> _Work to complete_: Given the entries that follow, write out exactly the lines starting at the one containing "wrist: (681, 538)" and ending at the one containing "thumb cmc: (764, 545)", both ends included, and only those.

> _Supplied data_:
━━━━━━━━━━━━━━━━━━━━━━━━━━━━━━
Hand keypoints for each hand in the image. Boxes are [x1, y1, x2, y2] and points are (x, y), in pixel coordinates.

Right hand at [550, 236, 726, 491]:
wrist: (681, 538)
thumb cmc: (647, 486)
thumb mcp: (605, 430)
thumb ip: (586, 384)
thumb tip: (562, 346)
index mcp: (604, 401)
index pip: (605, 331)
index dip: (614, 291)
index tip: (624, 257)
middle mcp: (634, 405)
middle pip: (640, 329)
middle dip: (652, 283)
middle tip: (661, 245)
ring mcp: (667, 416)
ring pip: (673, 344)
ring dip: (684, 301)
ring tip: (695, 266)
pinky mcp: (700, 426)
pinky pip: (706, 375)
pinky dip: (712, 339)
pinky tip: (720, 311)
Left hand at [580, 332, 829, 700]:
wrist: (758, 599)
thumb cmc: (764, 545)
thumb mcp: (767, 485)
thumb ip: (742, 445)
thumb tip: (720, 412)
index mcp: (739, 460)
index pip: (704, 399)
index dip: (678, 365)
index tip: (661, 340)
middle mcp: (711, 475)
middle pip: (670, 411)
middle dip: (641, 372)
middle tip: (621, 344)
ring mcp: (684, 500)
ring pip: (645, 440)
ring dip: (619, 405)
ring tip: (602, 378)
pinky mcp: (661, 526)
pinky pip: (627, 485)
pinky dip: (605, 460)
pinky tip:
━━━━━━━━━━━━━━━━━━━━━━━━━━━━━━
> _Solution for this problem_:
wrist: (681, 538)
thumb cmc: (647, 486)
thumb mcp: (605, 430)
thumb ip: (586, 384)
thumb tip: (562, 346)
index mcp: (604, 401)
index pip: (605, 331)
index dip: (614, 291)
index tip: (624, 257)
middle mcp: (634, 405)
middle pip: (640, 329)
middle dip: (652, 283)
middle tip: (661, 245)
ring mcp: (667, 416)
ring pip: (673, 344)
ring dip: (684, 301)
ring tip: (695, 266)
pinky mcp: (700, 426)
pinky pip: (706, 375)
pinky dip: (712, 339)
pinky tip: (720, 311)
Left hand at [580, 332, 829, 700]:
wrist: (758, 599)
thumb cmc: (764, 545)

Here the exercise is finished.